EXERCISE -
Exactly as written, return all the data, leaving its pictures behind.
*** EXERCISE MATERIALS Section Begins ***
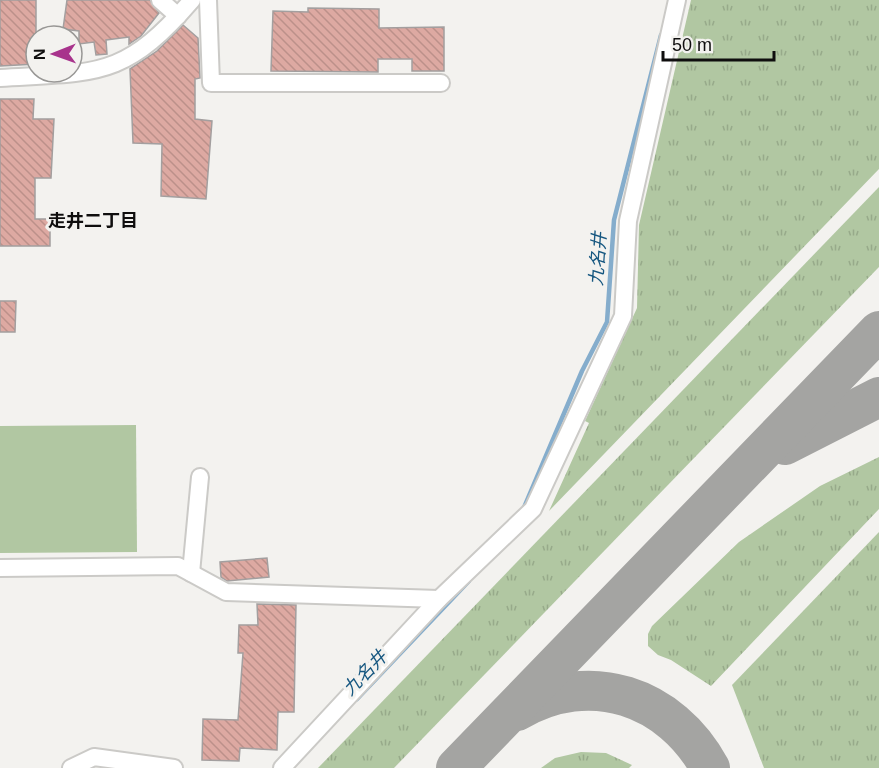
<svg xmlns="http://www.w3.org/2000/svg" width="879" height="768" font-family="Helvetica,'Noto Sans JP',sans-serif">
  <style>
    .grass { fill: url(#grass-tufts) }
    .green { fill: #b1c7a2 }
    .lines { fill: none; stroke-linecap: round; stroke-linejoin: round }
    .stream { stroke: #85adcc; stroke-width: 4.5 }
    .taxiway { stroke: #a4a4a2; stroke-width: 40 }
    .building { fill: url(#building-back-hatch); stroke: #a39f9f; stroke-width: 1.5 }
    .minor-casing { stroke: #cbcac7; stroke-width: 20 }
    .minor { stroke: #fff; stroke-width: 16 }
    .labels { text-anchor: middle; dominant-baseline: central; stroke-width: 6; stroke-linejoin: round; paint-order: stroke }
    .neighbourhood-label { font-size: 18px; font-weight: bold; fill: #0f0e0e; stroke: #f3f2ef }
    .water-label { font-size: 18px; font-style: italic; fill: #165780; stroke: #f3f2ef }
  </style>
  <defs>
    <pattern id="grass-tufts" width="24" height="20" patternUnits="userSpaceOnUse" patternTransform="scale(1.5)"><rect width="24" height="20" fill="#b1c7a2"/><path d="M3 7l-1-3M5 7V3M7 7l1-3M15 17l-1-3M17 17v-4M19 17l1-3" fill="none" stroke="#97aa8a"/></pattern>
    <pattern id="building-back-hatch" width="6" height="6" patternUnits="userSpaceOnUse" patternTransform="scale(1.5)"><rect width="6" height="6" fill="#dda9a2"/><path d="M-1 5l2 2M0 0l6 6M5-1l2 2" fill="none" stroke="#bc908a"/></pattern>
  </defs>
  <rect width="100%" height="100%" fill="#f3f2ef"/>
  <!-- grass -->
  <g class="grass">
    <path d="M691,0H879V169L549,511L589,423L585,421L637,308L639,225Z"/>
    <path d="M879,187V267L394,768H318Z"/>
    <path d="M879,457V509L711,686L671,660L658,655L648,646V634L652,626L739,542L820,486Z"/>
    <path d="M879,532V768H764L732,685Z"/>
    <path d="M581,752L606,753L632,765L629,768H541L555,758Z"/>
  </g>
  <!-- green -->
  <path class="green" d="M136,425L137,552L0,553V426Z"/>
  <g class="lines">
    <!-- stream -->
    <g class="stream">
      <path d="M523,510L582,371L607,322L614,220L661,35"/>
      <path d="M357,699L469,581"/>
    </g>
    <!-- taxiway -->
    <g class="taxiway">
      <path d="M785,445L879,397"/>
      <path d="M517,711C590,668 671,696 710,768"/>
      <path d="M456,768L879,331"/>
    </g>
  </g>
  <!-- building -->
  <g class="building">
    <path d="M0,0H36V64L0,66Z"/>
    <path d="M67,0H150L159,13L141,36L129,44V37L106,40L107,54L96,55L94,42L79,44V31L63,29Z"/>
    <path d="M308,8L379,9V28L444,27V71H412V59H378V72L271,71L273,11L308,12Z"/>
    <path d="M183,25L198,38L200,78L195,79V119L212,121L206,199L161,196L162,144L133,143L130,69L157,51Z"/>
    <path d="M0,99H34L33,119H54L51,178H35V219H50V246H0Z"/>
    <path d="M0,301H16L15,332H0Z"/>
    <path d="M267,558L269,577L227,581L221,577L220,562Z"/>
    <path d="M257,604L296,605L294,712H278L277,750L240,748L239,761L202,760L203,719L238,720L243,653H238L239,625H258Z"/>
  </g>
  <g class="lines">
    <defs>
      <g id="minor">
        <path d="M160,0L178,16"/>
        <path d="M208,0L211,83H441"/>
        <path d="M0,78C98,72 124,79 192,0"/>
        <path d="M0,568L178,566L226,592L439,599"/>
        <path d="M191,573L200,477"/>
        <path d="M71,768L94,757L174,768"/>
        <path d="M282,768L439,599L533,509L623,316L628,221L677,0"/>
      </g>
    </defs>
    <!-- minor casing -->
    <use href="#minor" class="minor-casing"/>
    <!-- minor -->
    <use href="#minor" class="minor"/>
  </g>
  <g class="labels">
    <!-- neighbourhood labels -->
    <g class="neighbourhood-label">
      <text x="93" y="221">走井二丁目</text>
    </g>
    <!-- water labels -->
    <g class="water-label">
      <text transform="translate(598 259) rotate(-86)">九名井</text>
      <text transform="translate(365 673) rotate(-46)">九名井</text>
    </g>
  </g>
  <!-- north arrow -->
  <g transform="translate(54 54) rotate(269)"><circle r="28" fill="#f3f2ef" stroke="#989795" stroke-width="1.5"/>
  <path d="M0-4.5L10 22L0 15L-10 22Z" fill="#a8338c"/>
  <text y="-9" font-size="16" font-weight="bold" text-anchor="middle" fill="#0f0e0e">N</text>
  </g>
  <!-- scale -->
  <path d="M663 51v9h111v-9" fill="none" stroke="#0f0e0e" stroke-width="3"/>
  <text x="672" y="51" font-size="18" fill="#0f0e0e" stroke="#f3f2ef" stroke-width="4.5" paint-order="stroke">50 m</text>
</svg>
*** EXERCISE MATERIALS Section Ends ***
REPLY TO THE TASK -
<svg xmlns="http://www.w3.org/2000/svg" width="879" height="768" font-family="Helvetica,'Noto Sans JP',sans-serif">
  <style>
    .grass { fill: url(#grass-tufts) }
    .green { fill: #b1c7a2 }
    .lines { fill: none; stroke-linecap: round; stroke-linejoin: round }
    .stream { stroke: #85adcc; stroke-width: 4.5 }
    .taxiway { stroke: #a4a4a2; stroke-width: 40 }
    .building { fill: url(#building-back-hatch); stroke: #a39f9f; stroke-width: 1.5 }
    .minor-casing { stroke: #cbcac7; stroke-width: 20 }
    .minor { stroke: #fff; stroke-width: 16 }
    .labels { text-anchor: middle; dominant-baseline: central; stroke-width: 6; stroke-linejoin: round; paint-order: stroke }
    .neighbourhood-label { font-size: 18px; font-weight: bold; fill: #0f0e0e; stroke: #f3f2ef }
    .water-label { font-size: 18px; font-style: italic; fill: #165780; stroke: #f3f2ef }
  </style>
  <defs>
    <pattern id="grass-tufts" width="24" height="20" patternUnits="userSpaceOnUse" patternTransform="scale(1.5)"><rect width="24" height="20" fill="#b1c7a2"/><path d="M3 7l-1-3M5 7V3M7 7l1-3M15 17l-1-3M17 17v-4M19 17l1-3" fill="none" stroke="#97aa8a"/></pattern>
    <pattern id="building-back-hatch" width="6" height="6" patternUnits="userSpaceOnUse" patternTransform="scale(1.5)"><rect width="6" height="6" fill="#dda9a2"/><path d="M-1 5l2 2M0 0l6 6M5-1l2 2" fill="none" stroke="#bc908a"/></pattern>
  </defs>
  <rect width="100%" height="100%" fill="#f3f2ef"/>
  <!-- grass -->
  <g class="grass">
    <path d="M691,0H879V169L549,511L589,423L585,421L637,308L639,225Z"/>
    <path d="M879,187V267L394,768H318Z"/>
    <path d="M879,457V509L711,686L671,660L658,655L648,646V634L652,626L739,542L820,486Z"/>
    <path d="M879,532V768H764L732,685Z"/>
    <path d="M581,752L606,753L632,765L629,768H541L555,758Z"/>
  </g>
  <!-- green -->
  <path class="green" d="M136,425L137,552L0,553V426Z"/>
  <g class="lines">
    <!-- stream -->
    <g class="stream">
      <path d="M523,510L582,371L607,322L614,220L661,35"/>
      <path d="M357,699L469,581"/>
    </g>
    <!-- taxiway -->
    <g class="taxiway">
      <path d="M785,445L879,397"/>
      <path d="M517,711C590,668 671,696 710,768"/>
      <path d="M456,768L879,331"/>
    </g>
  </g>
  <!-- building -->
  <g class="building">
    <path d="M0,0H36V64L0,66Z"/>
    <path d="M67,0H150L159,13L141,36L129,44V37L106,40L107,54L96,55L94,42L79,44V31L63,29Z"/>
    <path d="M308,8L379,9V28L444,27V71H412V59H378V72L271,71L273,11L308,12Z"/>
    <path d="M183,25L198,38L200,78L195,79V119L212,121L206,199L161,196L162,144L133,143L130,69L157,51Z"/>
    <path d="M0,99H34L33,119H54L51,178H35V219H50V246H0Z"/>
    <path d="M0,301H16L15,332H0Z"/>
    <path d="M267,558L269,577L227,581L221,577L220,562Z"/>
    <path d="M257,604L296,605L294,712H278L277,750L240,748L239,761L202,760L203,719L238,720L243,653H238L239,625H258Z"/>
  </g>
  <g class="lines">
    <defs>
      <g id="minor">
        <path d="M160,0L178,16"/>
        <path d="M208,0L211,83H441"/>
        <path d="M0,78C98,72 124,79 192,0"/>
        <path d="M0,568L178,566L226,592L439,599"/>
        <path d="M191,573L200,477"/>
        <path d="M71,768L94,757L174,768"/>
        <path d="M282,768L439,599L533,509L623,316L628,221L677,0"/>
      </g>
    </defs>
    <!-- minor casing -->
    <use href="#minor" class="minor-casing"/>
    <!-- minor -->
    <use href="#minor" class="minor"/>
  </g>
  <g class="labels">
    <!-- neighbourhood labels -->
    <g class="neighbourhood-label">
      <text x="93" y="221">走井二丁目</text>
    </g>
    <!-- water labels -->
    <g class="water-label">
      <text transform="translate(598 259) rotate(-86)">九名井</text>
      <text transform="translate(365 673) rotate(-46)">九名井</text>
    </g>
  </g>
  <!-- north arrow -->
  <g transform="translate(54 54) rotate(269)"><circle r="28" fill="#f3f2ef" stroke="#989795" stroke-width="1.5"/>
  <path d="M0-4.5L10 22L0 15L-10 22Z" fill="#a8338c"/>
  <text y="-9" font-size="16" font-weight="bold" text-anchor="middle" fill="#0f0e0e">N</text>
  </g>
  <!-- scale -->
  <path d="M663 51v9h111v-9" fill="none" stroke="#0f0e0e" stroke-width="3"/>
  <text x="672" y="51" font-size="18" fill="#0f0e0e" stroke="#f3f2ef" stroke-width="4.5" paint-order="stroke">50 m</text>
</svg>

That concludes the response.